» **Instruções do exercício**:
Reproduza sem nenhuma alteração a parte do trecho sobre assédio que começa em "Em complemento, Vitória" e termina em "as denúncias aconteçam.".

» **Trecho do documento**:
►

Em complemento, Vitória Izaú, professora da Uemg, sugeriu a elaboração de uma lei que proteja os cargos das mulheres vítimas de assédio. “Hoje, elas não denunciam, por terem medo de perderem seus cargos ou até mesmo seus empregos”, considerou. Ela explanou que essas formas de retaliação são definidas como imagens de controle, ou seja, mecanismos de que se vale uma cultura opressora para evitar que as denúncias aconteçam.

Deputadas unidas contra o assédio

A deputada Bella Gonçalves afirmou que a pauta contra o assédio sexual é uma das muitas que deve unir as parlamentares da ALMG independentemente de partido ou ideologia. “Existem mais pautas que nos unificam do que as que nos dividem; tem que ver meios de nos organizamos para combater o machismo e o racismo estruturais”, disse.

Declarou ainda que muitas estudantes são vítimas de assédio como ela, mas a maioria acaba desistindo de continuar, ampliando a evasão escolar e limitando suas oportunidades profissionais. E citou pesquisa do Data Popular mostrando que 46% das estudantes universitárias conhecem casos de alunas que sofreram violência sexual nesse ambiente. “Essa realidade precisa mudar e vai mudar”, afiançou.

◄

» **Material apresentado**:
►

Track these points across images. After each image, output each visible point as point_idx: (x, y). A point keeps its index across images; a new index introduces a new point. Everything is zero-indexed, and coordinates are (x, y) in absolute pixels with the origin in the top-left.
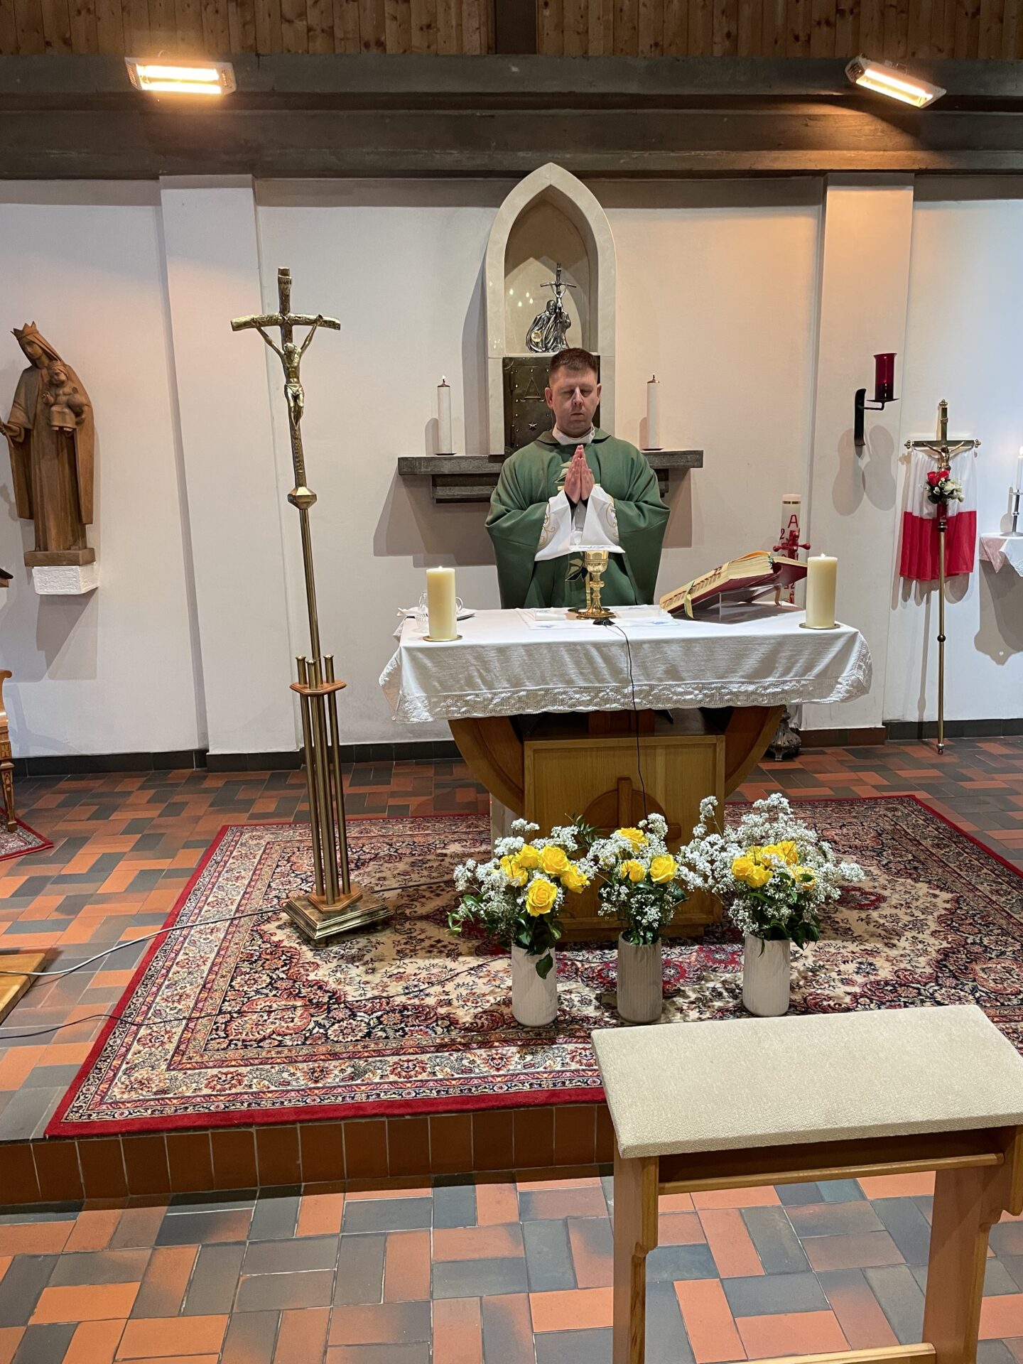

◄

» **Resultado do exercício**:
Em complemento, Vitória Izaú, professora da Uemg, sugeriu a elaboração de uma lei que proteja os cargos das mulheres vítimas de assédio. “Hoje, elas não denunciam, por terem medo de perderem seus cargos ou até mesmo seus empregos”, considerou. Ela explanou que essas formas de retaliação são definidas como imagens de controle, ou seja, mecanismos de que se vale uma cultura opressora para evitar que as denúncias aconteçam.